Reflexión a modo de notas hacia dónde nos orienta la liturgia dominical

PRIMERO UNO, DESPUÉS EL OTRO: ¿QUIÉN ME BESARÁ AHORA?
En el mundo solo tenía dos hombres que la querían: murió el primero, también murió el segundo, uno después del otro. Ambos desaparecidos de la escena de su corazón y de la vista. Se había quedado sola, una mujer sola sin un hombre a su lado. Una carestía de apoyos: sin marido, sin hijo, sin apoyo. Sin corazón que escuche las mínimas confidencias: un susurro del corazón, un movimiento imperceptible del alma, aquella leve tristeza que en el atardecer cae sobre los hombros. Quizás en el espacio de una desvergonzada arruga en el rostro -signo del paso de las estaciones- había desaparecido el amor de la juventud y también el de la madurez, aquel que consiente entrar en la canicie segura de un hombro para el mañana. Hubiera bastado uno sólo de los dos: el marido para consolar la pérdida del hijo, o el hijo para consolar la pérdida del marido/padre. Para la mujer de Naín -literalmente “la Bella”, a pocas millas de la ciudad de Nazaret- nada de todo eso: únicamente la inhumana certeza de que nadie más besará su rostro de mujer. Tiene razón: quizás nadie le regalará el dulce don de aquellos besos familiares. Sin embargo hay una mirada pronta a sanar aquella herida.

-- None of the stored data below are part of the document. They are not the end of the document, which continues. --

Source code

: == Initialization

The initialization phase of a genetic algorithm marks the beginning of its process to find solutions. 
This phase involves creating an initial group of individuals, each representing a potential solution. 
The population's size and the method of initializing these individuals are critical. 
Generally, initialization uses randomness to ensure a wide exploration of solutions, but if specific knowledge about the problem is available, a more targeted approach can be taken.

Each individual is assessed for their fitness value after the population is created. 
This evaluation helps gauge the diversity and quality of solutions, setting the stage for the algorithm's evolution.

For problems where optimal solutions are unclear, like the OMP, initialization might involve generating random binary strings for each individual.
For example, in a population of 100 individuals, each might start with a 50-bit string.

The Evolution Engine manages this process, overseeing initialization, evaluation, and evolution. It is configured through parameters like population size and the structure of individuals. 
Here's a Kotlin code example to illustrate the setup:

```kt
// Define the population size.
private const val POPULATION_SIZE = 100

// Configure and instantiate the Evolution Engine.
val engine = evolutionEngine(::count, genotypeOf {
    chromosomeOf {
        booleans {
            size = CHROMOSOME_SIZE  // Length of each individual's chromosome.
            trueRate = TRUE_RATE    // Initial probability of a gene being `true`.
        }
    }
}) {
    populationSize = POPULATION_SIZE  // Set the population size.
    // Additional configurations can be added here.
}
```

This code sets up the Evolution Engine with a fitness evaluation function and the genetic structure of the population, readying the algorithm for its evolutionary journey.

La mirada de un Hombre en medio de la multitud, se fija en ella: “viéndola el Señor, tuvo compasión”. Se dio cuenta de ella mientras caminaba entre las mujeres, llorando con aquel llanto silencioso y mudo, el propio de las madres ante la fatiga. Una mujer consternada por su sufrimiento: ¿qué madre, yendo al cementerio detrás de su propio hijo mudo, aguantaría el espacio de una sonrisa? Aquel hombre -que hace apenas pocas semanas contemplábamos victorioso en la mañana de Pascua- tiene una mirada demasiado fina para no advertir el tormento de aquella mujer. Un hombre capaz de ver las flores, los pájaros, los árboles y transformar todo en voz, en oración. Un corazón de Salvador, la capacidad de un poeta: sabía meterse el corazón en los ojos y adentrarse, a través de la mirada, en los meandros más turbulentos del corazón humano. “No llores, mujer” ¿Quién sabe qué clase de llanto surgió en esa coyuntura de la compasión de aquel Hombre de Nazaret?: quizás un sentimiento de culpa, quizás un mal inocultable remordimiento o quizás una imagen equivocada de Dios: porque quien da la vida no puede querer al mismo tiempo la muerte. No puede, no quiere, lo que quiere está todo resumido en aquella invitación: “Joven, a ti te lo digo, levántate”. Y el hijito, obediente, se levantó para sentarse sobre el ataúd y empezó a hablar. Bajo la mirada atónita y muda de los portadores, plañideras y familiares. Bajo la mirada de la madre de Naín que, recompuesta en su feminidad, recibió en don lo que poco antes era causa de agonía: “lo entregó a su madre”. Lo había arrancado de la muerte para restituirlo a quien no podía resistir la angustia de vivir sin él. Cumplió un milagro para que una mujer madre parase de llorar.
A finales del año 2004, en Filadelfia murió una niña de 8 años, Alexandra Scott. Cuatro años antes, cuando le fue diagnosticado un cáncer, se le ocurrió un sueño: levantar un kiosco para vender limonada y recaudar fondos para la investigación para los niños con su misma enfermedad. Su madre, con la sonrisa triste, le dijo que sería difícil conseguir por cada limonada a duras penas 50 centavos. Le contestó: “No me importa, yo lo intento”. Aquel mes de junio ella y su hermano recaudaron 2000 $. Toda América se movilizó poco a poco, y en agosto de 2004 cuando Alex perdió la batalla contra el cáncer, se habían recaudado más de un millón de dólares. Hoy los puestos de Limonada Alex se han multiplicado por todo el mundo y se han convertido en puntos de encuentro y solidaridad.
Hay gente que antes de hora ya está tomando las medidas del ataúd. ¡Sin embargo, no todos!
Aquí abajo son momentos de luto y de llanto, allá arriba las ranuras por las que se infiltra la Gracia del Amor. Aquel que enjugando el llanto de una madre vuelve a dar la vida. Para que detenga el llanto y se engalane con el vestido de gozo. Es decir, el traje del Evangelio.